▶ _Problem statement_
Leaving the images aside, print every record in the material exactly.
+--
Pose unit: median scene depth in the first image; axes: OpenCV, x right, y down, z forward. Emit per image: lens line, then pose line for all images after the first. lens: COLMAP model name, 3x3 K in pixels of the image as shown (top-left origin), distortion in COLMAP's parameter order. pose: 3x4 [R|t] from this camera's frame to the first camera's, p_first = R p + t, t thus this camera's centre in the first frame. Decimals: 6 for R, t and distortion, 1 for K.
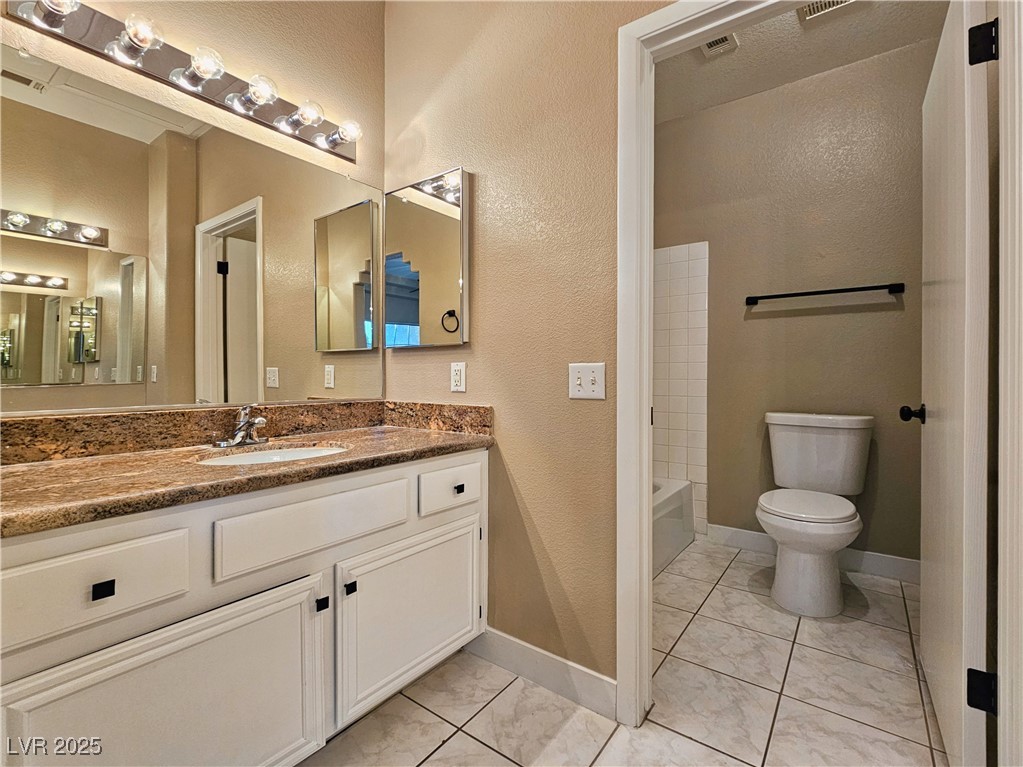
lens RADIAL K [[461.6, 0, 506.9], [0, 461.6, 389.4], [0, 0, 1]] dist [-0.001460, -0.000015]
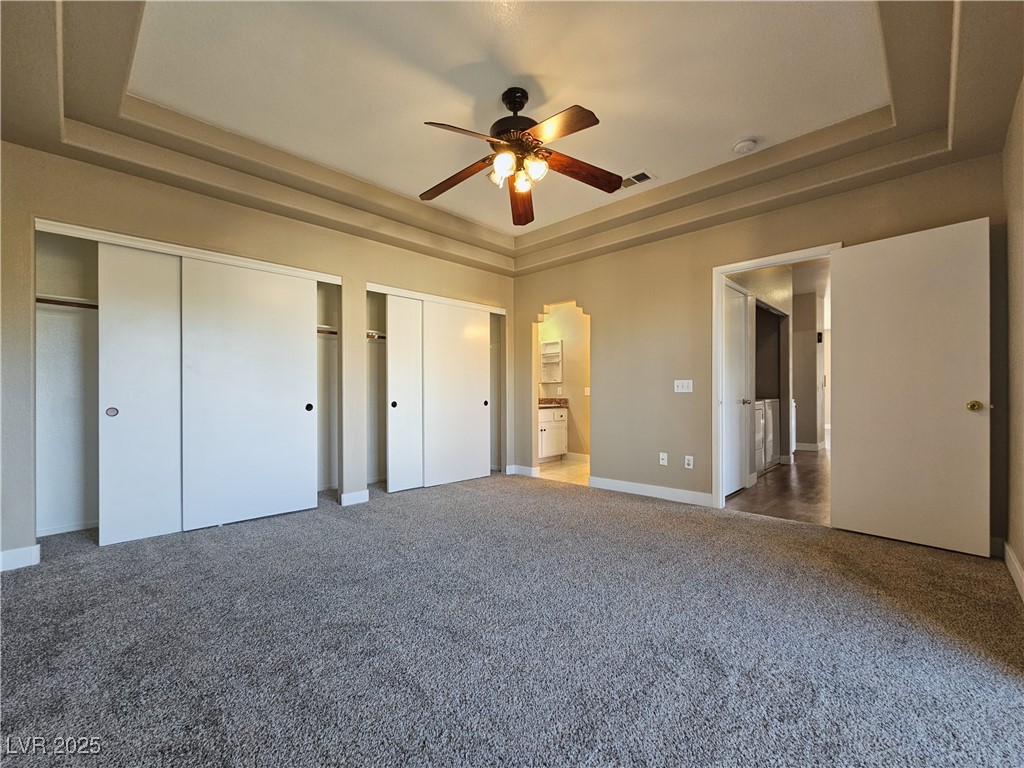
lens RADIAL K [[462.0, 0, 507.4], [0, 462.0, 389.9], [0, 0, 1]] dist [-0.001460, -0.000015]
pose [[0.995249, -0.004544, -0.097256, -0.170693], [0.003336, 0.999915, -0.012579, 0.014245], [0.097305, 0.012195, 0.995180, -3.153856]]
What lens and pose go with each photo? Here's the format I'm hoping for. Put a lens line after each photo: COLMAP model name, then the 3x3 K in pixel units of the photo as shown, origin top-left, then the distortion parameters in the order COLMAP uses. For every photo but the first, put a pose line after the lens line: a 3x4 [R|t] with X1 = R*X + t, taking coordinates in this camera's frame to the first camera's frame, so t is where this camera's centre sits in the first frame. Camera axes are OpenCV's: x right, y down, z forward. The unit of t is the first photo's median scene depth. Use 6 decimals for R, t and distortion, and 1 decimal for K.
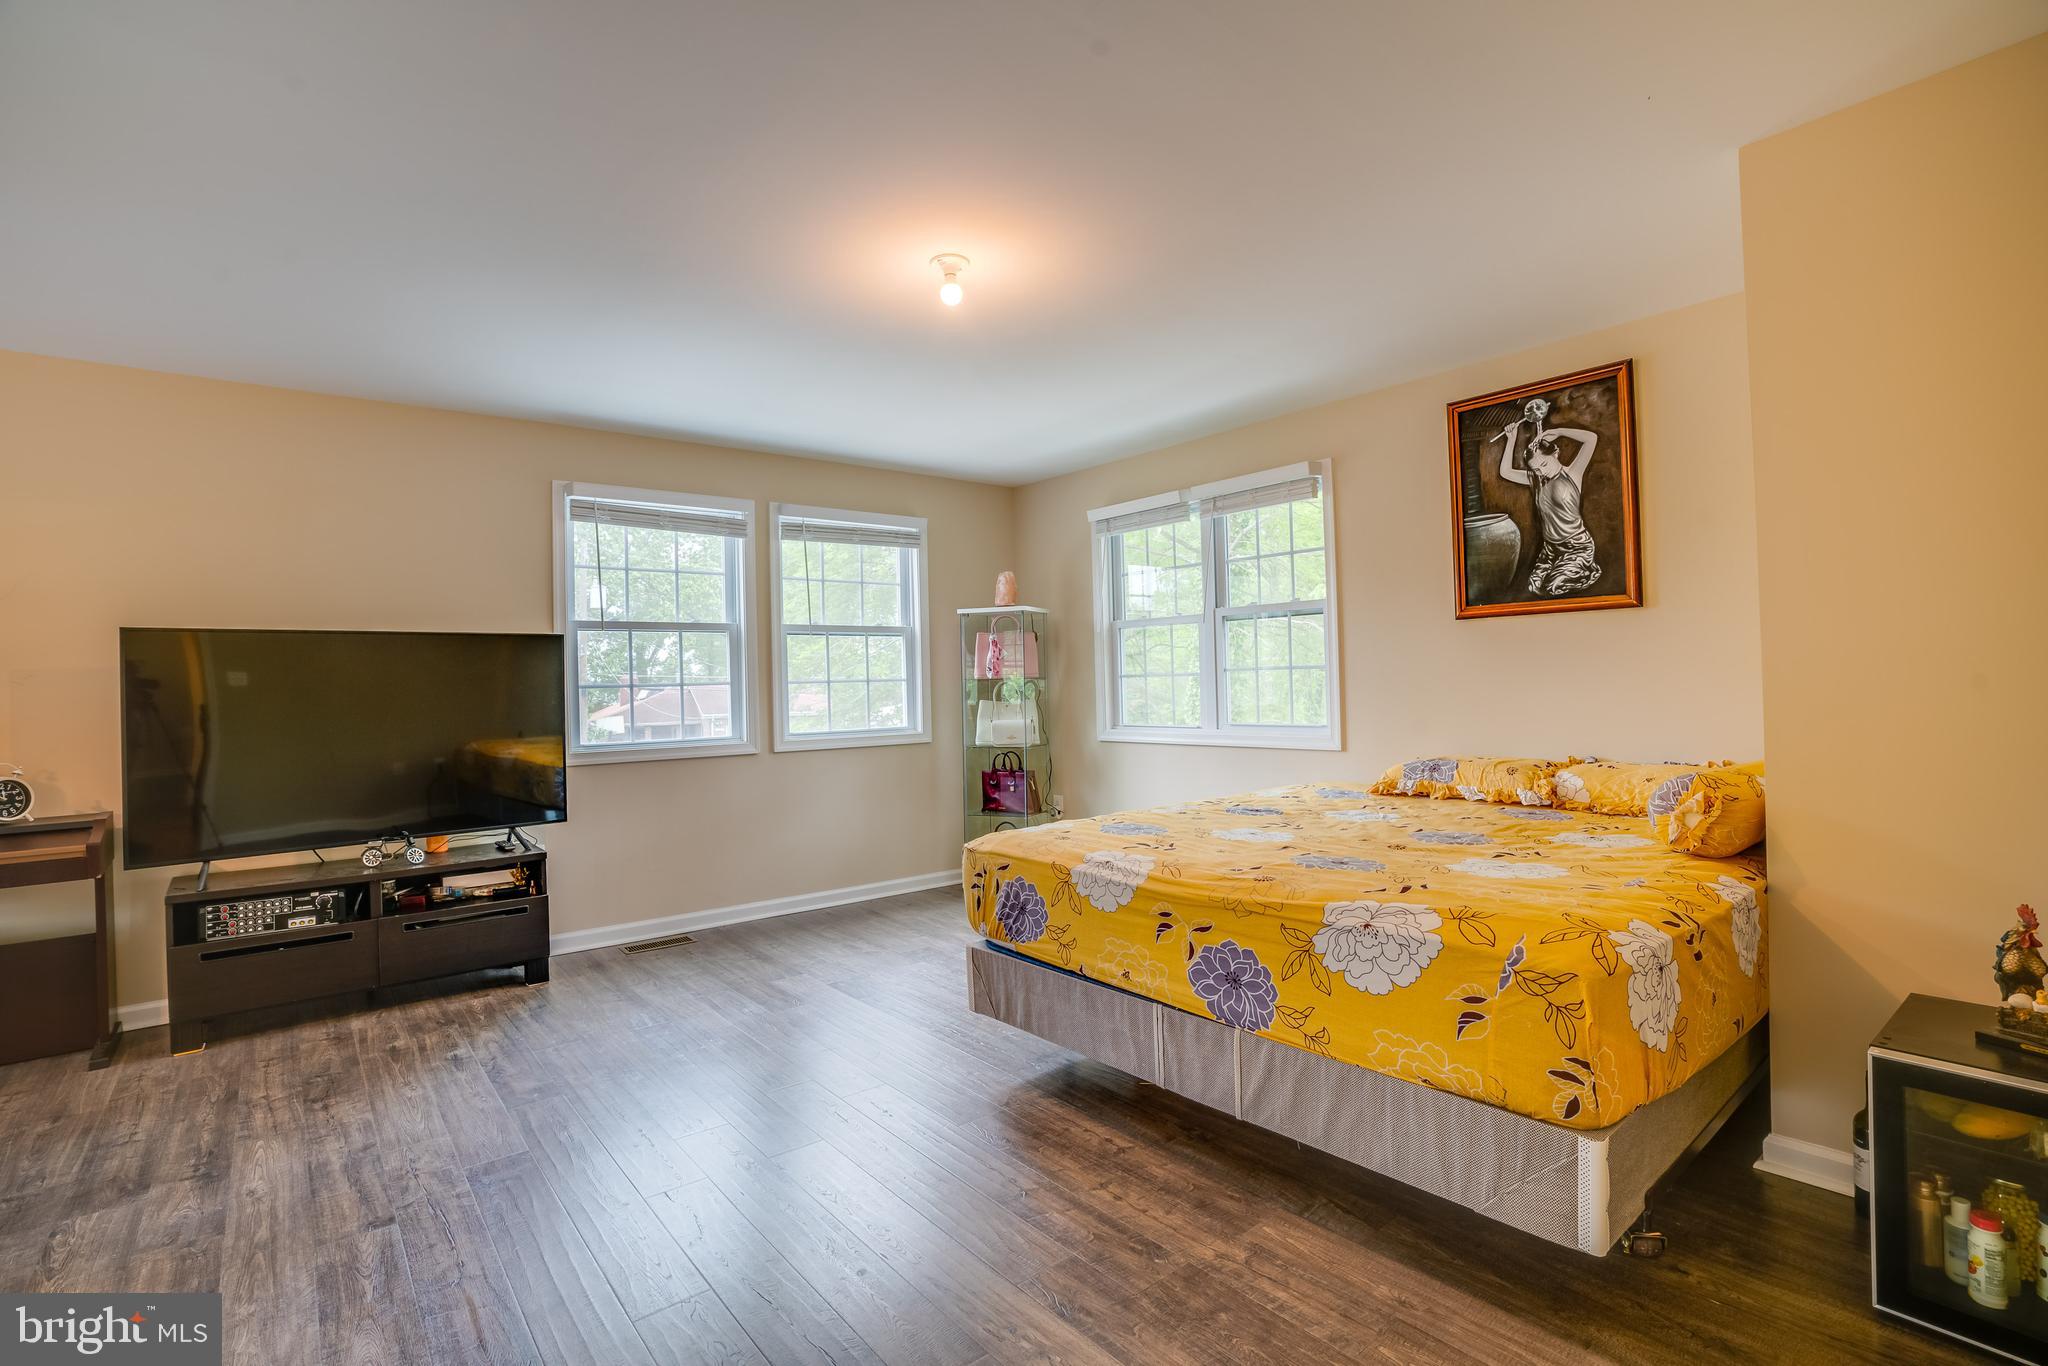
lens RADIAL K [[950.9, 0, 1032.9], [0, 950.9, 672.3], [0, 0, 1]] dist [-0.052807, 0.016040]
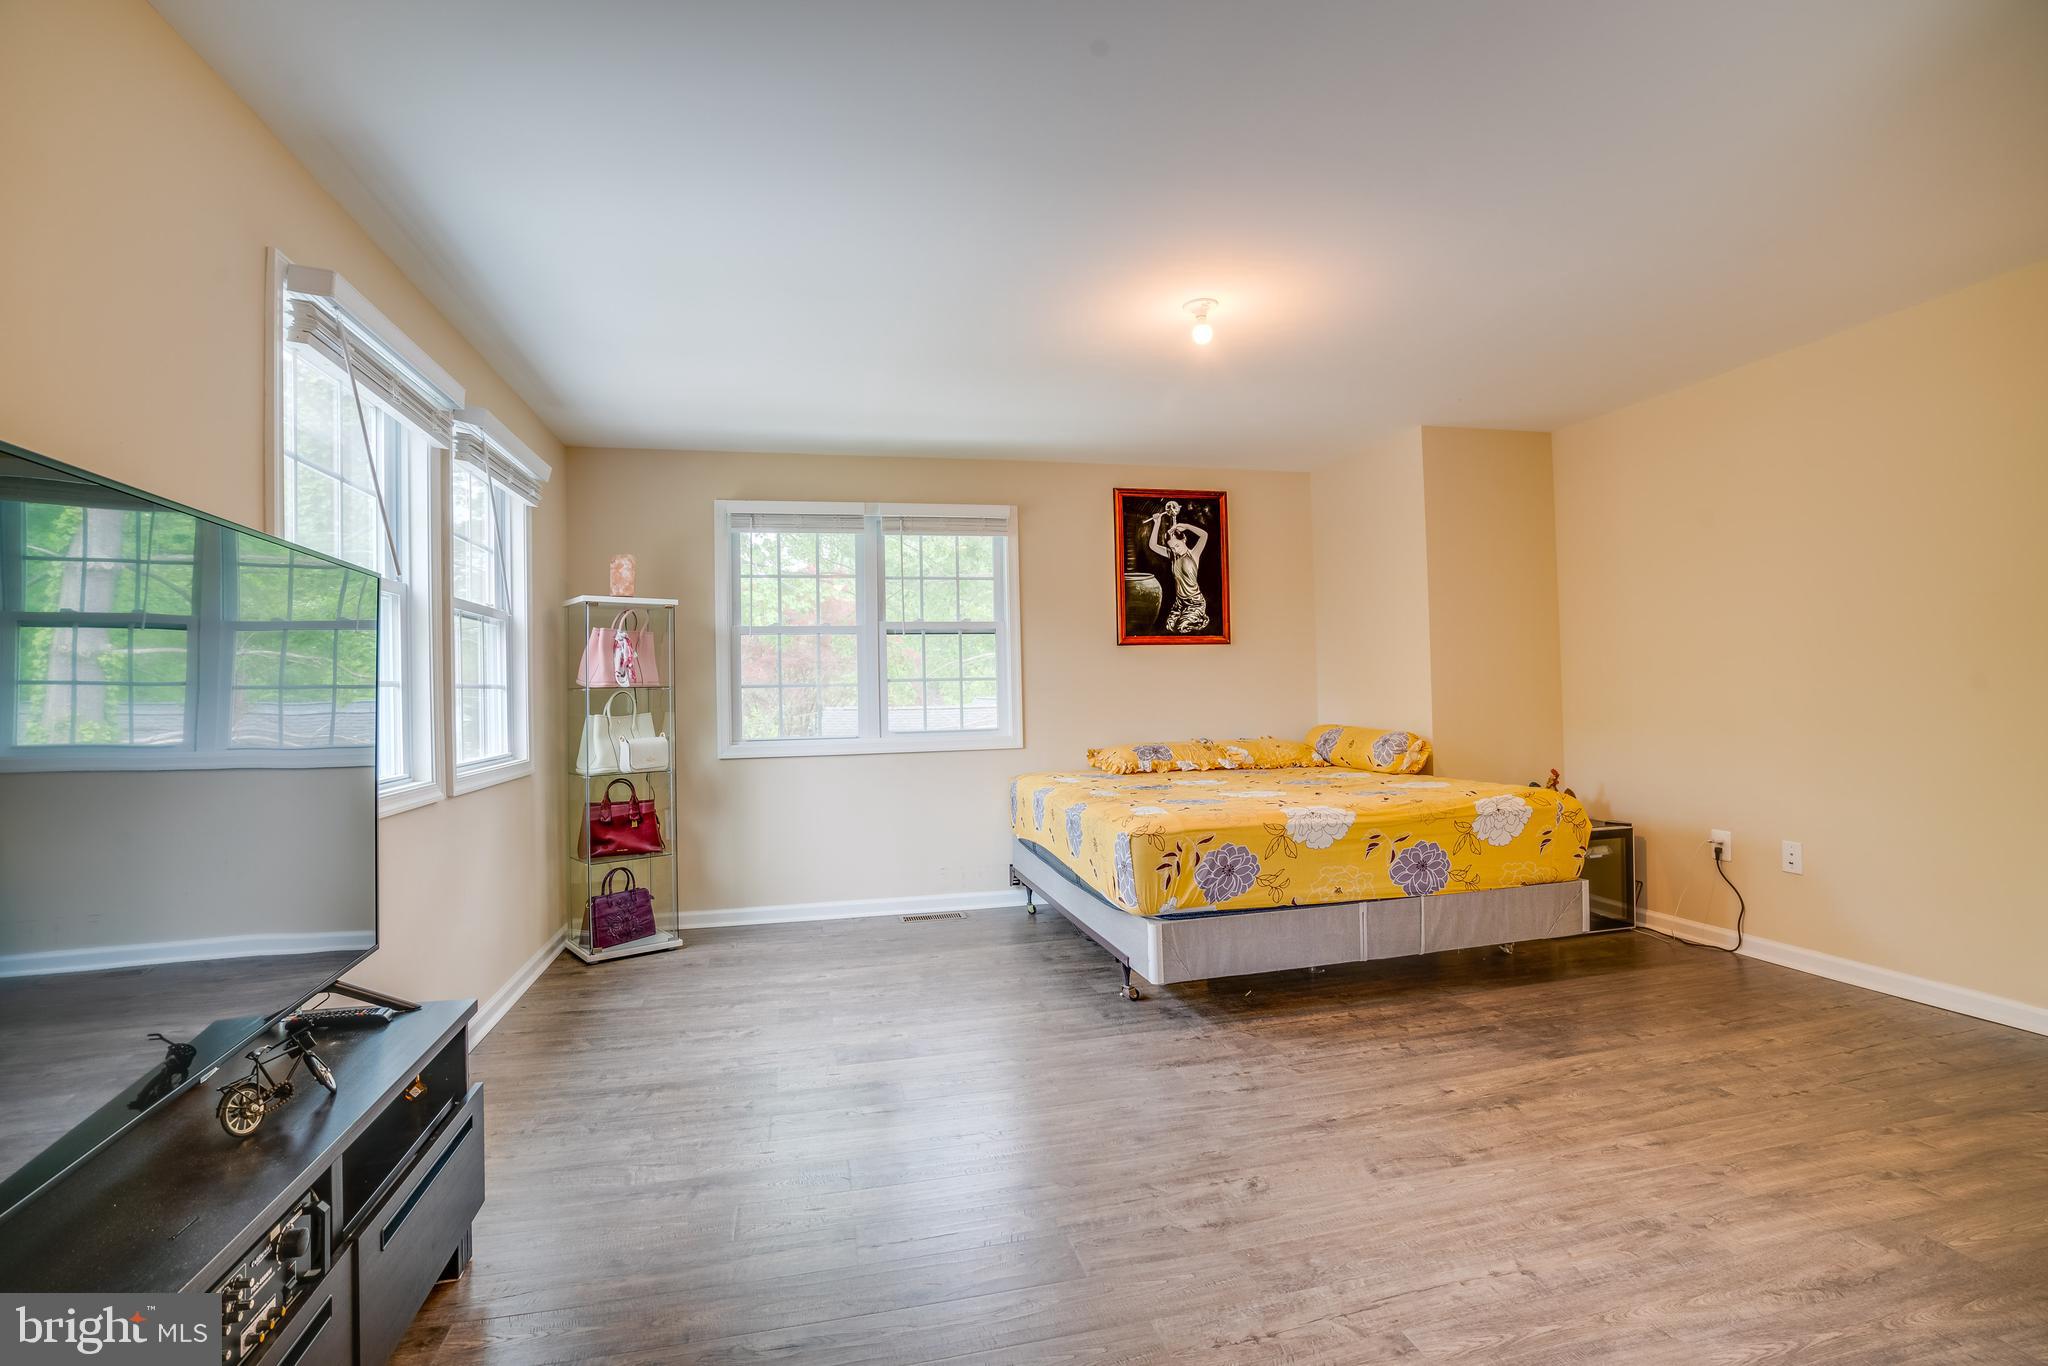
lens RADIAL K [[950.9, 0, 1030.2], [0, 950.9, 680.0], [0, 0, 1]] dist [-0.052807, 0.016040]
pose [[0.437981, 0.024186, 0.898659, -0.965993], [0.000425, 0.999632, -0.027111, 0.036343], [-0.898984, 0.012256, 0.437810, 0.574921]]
+--
▶ _Written reply_
Pose unit: median scene depth in the first image; axes: OpenCV, x right, y down, z forward. Emit per image: lens line, then pose line for all images after the first. lens: COLMAP model name, 3x3 K in pixels of the image as shown (top-left origin), distortion in COLMAP's parameter order. pose: 3x4 [R|t] from this camera's frame to the first camera's, p_first = R p + t, t thus this camera's centre in the first frame. Decimals: 6 for R, t and distortion, 1 for K.
lens RADIAL K [[461.6, 0, 506.9], [0, 461.6, 389.4], [0, 0, 1]] dist [-0.001460, -0.000015]
lens RADIAL K [[462.0, 0, 507.4], [0, 462.0, 389.9], [0, 0, 1]] dist [-0.001460, -0.000015]
pose [[0.995249, -0.004544, -0.097256, -0.170693], [0.003336, 0.999915, -0.012579, 0.014245], [0.097305, 0.012195, 0.995180, -3.153856]]
What lens and pose go with each photo? Here's the format I'm hoping for. Put a lens line after each photo: COLMAP model name, then the 3x3 K in pixel units of the photo as shown, origin top-left, then the distortion parameters in the order COLMAP uses. For every photo but the first, put a pose line after the lens line: a 3x4 [R|t] with X1 = R*X + t, taking coordinates in this camera's frame to the first camera's frame, so t is where this camera's centre sits in the first frame. Camera axes are OpenCV's: x right, y down, z forward. The unit of t is the first photo's median scene depth. Use 6 decimals for R, t and distortion, and 1 decimal for K.
lens RADIAL K [[950.9, 0, 1032.9], [0, 950.9, 672.3], [0, 0, 1]] dist [-0.052807, 0.016040]
lens RADIAL K [[950.9, 0, 1030.2], [0, 950.9, 680.0], [0, 0, 1]] dist [-0.052807, 0.016040]
pose [[0.437981, 0.024186, 0.898659, -0.965993], [0.000425, 0.999632, -0.027111, 0.036343], [-0.898984, 0.012256, 0.437810, 0.574921]]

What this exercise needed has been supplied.